Reed argued that she suffered “lost opportunities such as
the creation of new compositions under JADE name and subsequent profits from
new compositions”; “business reputation in the form of deliberate exclusion
from promotional appearances under JADE name”; and lost “performances under the
JADE name.” But, even had there been evidence in the record, “the defendants’
co-ownership of the JADE mark does not exclude Reed from using the mark as she
pleases. In other words, the defendants’ use of the JADE mark has not caused
Reed to ‘los[e] opportunities’ associated with the mark; she, as a co-owner,
has the right to pursue those opportunities consistent with the (lack of)

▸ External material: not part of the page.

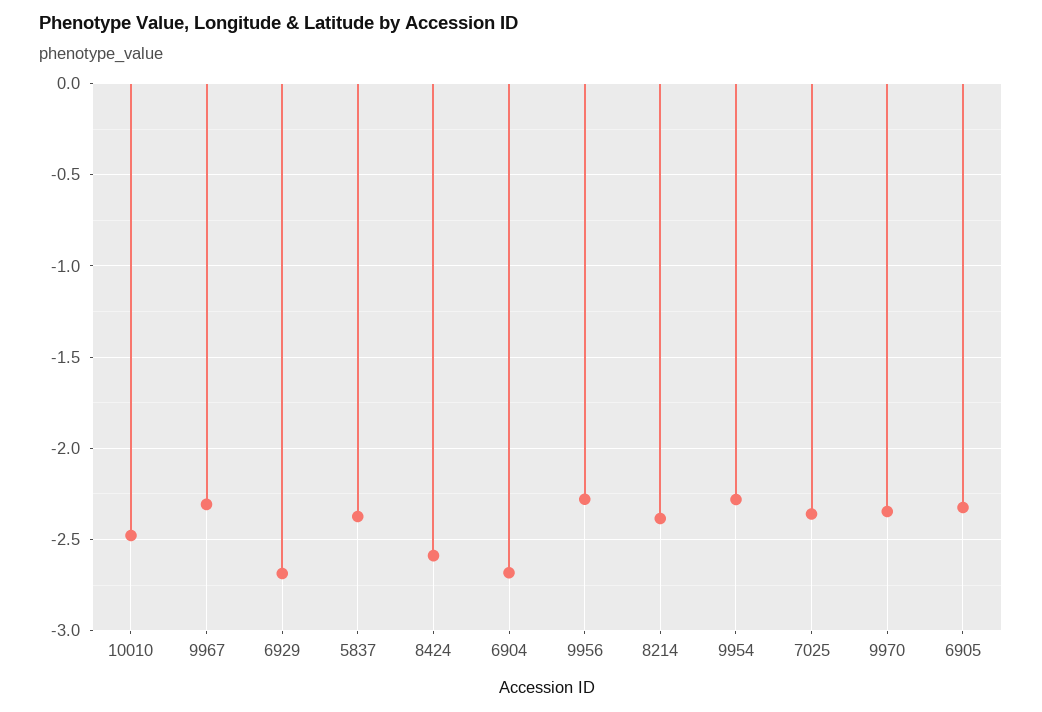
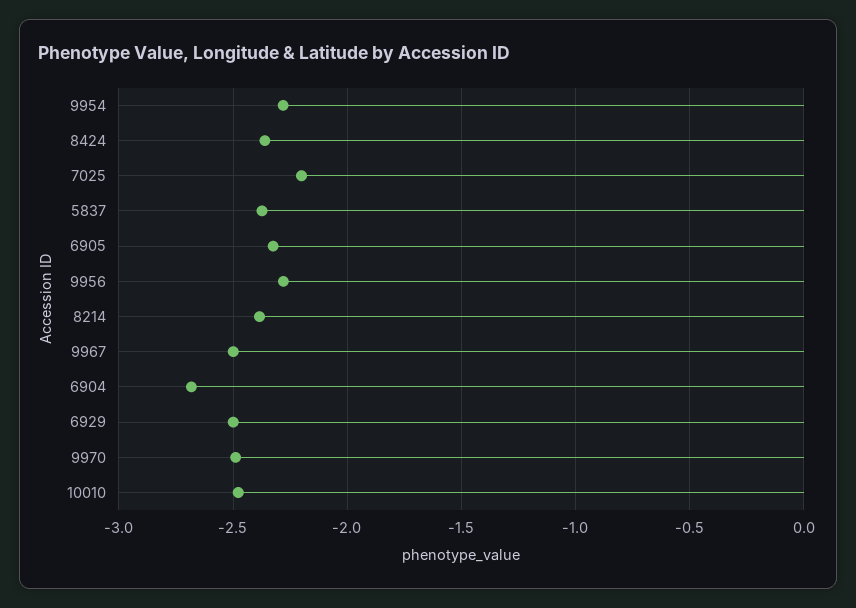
9967: -2.3 -> -2.5
6929: -2.7 -> -2.5
8424: -2.6 -> -2.35
7025: -2.35 -> -2.2
9970: -2.35 -> -2.5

conditions linked to her ownership interests.” [Among the implications: she
benefits from defendants’ use to preserve her own rights, since their use in
commerce redounds to her benefit. Could a state law proceeding force partition
by sale? What about partition in kind?]

False designation of origin: Here it seems like Belmora
would at least allow for some sort of labeling remedy under appropriate circumstances,
but Reed’s theory was not conducive to that. She argued that the defendants’
“unauthorized use” of the JADE “mark” and her “voice and likeness in commerce”
was “likely to deceive consumers as to the origin, source, sponsorship, or
affiliation of Defendants’ services.” Specifically, she argued that consumers
would think that the Holloway-Marshall-Harris performances were “affiliated
with or sponsored by” her. [My theory: people who knew the group but didn’t
know the performers’ names would think that she was performing—this
seems much more plausible. But the remedy might be much more limited.]

The court of appeals found that, even if she did fall within
the statute’s zone of interests, her injuries were not proximately caused by a
violation of the Lanham Act. [I don’t think this is a conflict with Belmora,
but rejecting my theory might be—she doesn’t need to own a TM to bring a Belmora
claim.] Her allegations were all premised on unauthorized use of the JADE mark.
But that use wasn’t unlawful, and Lexmark bars “suits for alleged harm
that is ‘too remote’ from the defendant’s unlawful conduct.”